Convergence requires every (s, a) to be visited infinitely often. Fully-greedy behavior may never visit some alternatives, leaving their Q estimates at the initial values forever. Epsilon-greedy (or another exploration scheme) keeps the visit condition met.

Q. How is Q-learning related to value iteration?

Q-learning IS the VI update applied to Q, with the expectation over P replaced by ONE sampled transition. Same Bellman optimality recursion (max over actions); planning -> learning by swapping expectation for sample.

Q. What is DQN, and what two tricks does it add to Q-learning?
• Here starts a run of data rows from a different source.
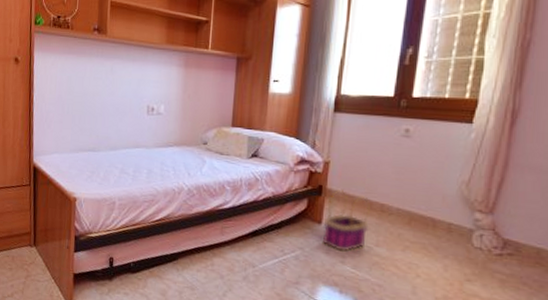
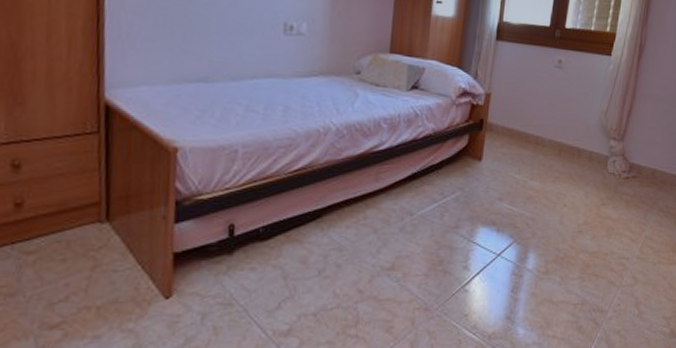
basket: present [322,189,370,252] -> none [482,123,527,188]

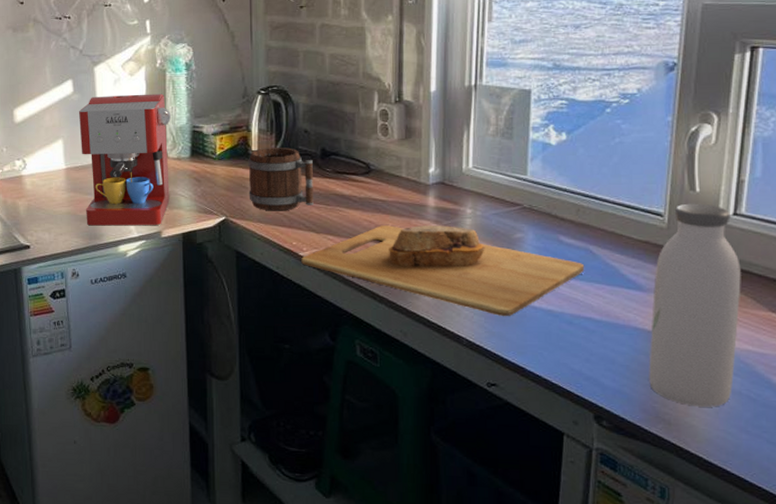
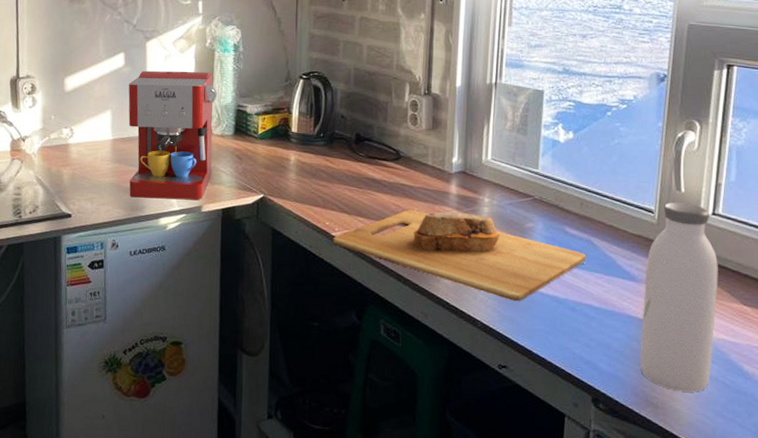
mug: present [248,148,314,211] -> none [287,130,348,192]

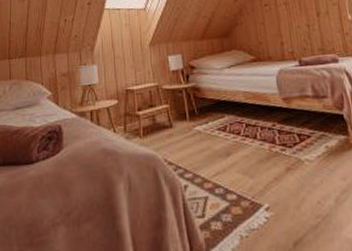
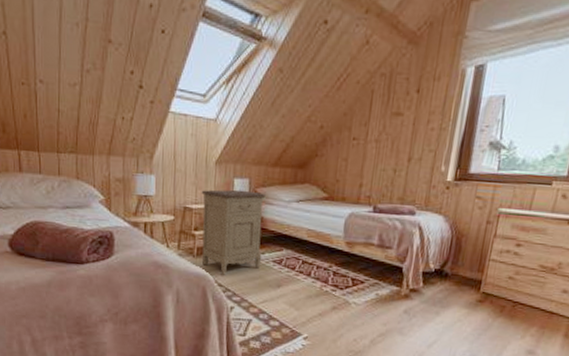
nightstand: none [140,65,207,152] -> present [201,189,266,275]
DQN = Q-learning with a neural network approximating Q. The two key tricks are EXPERIENCE REPLAY (sample minibatches from a transition buffer) and a TARGET NETWORK (slowly-updated Q copy used for the max in the target). Both tame the deadly triad.

Q. In the worked 5-step example, why was the greedy policy already pi^* after 5 updates even though Q was far from Q^*?

Because the policy depends on the RANKING of Q values at each state, not their absolute magnitudes. Once the ranking is correct (push > hold at L, hold > push at R), the greedy policy matches pi^* even if the Q values still need many more updates to converge numerically.

Q. When can Q-learning learn from a replay buffer or another agent's logs?

Always (it is off-policy): the update does not depend on which behavior produced the data, only on the transition (s, a, r, s’). DQN’s experience replay puts this property to work for data efficiency.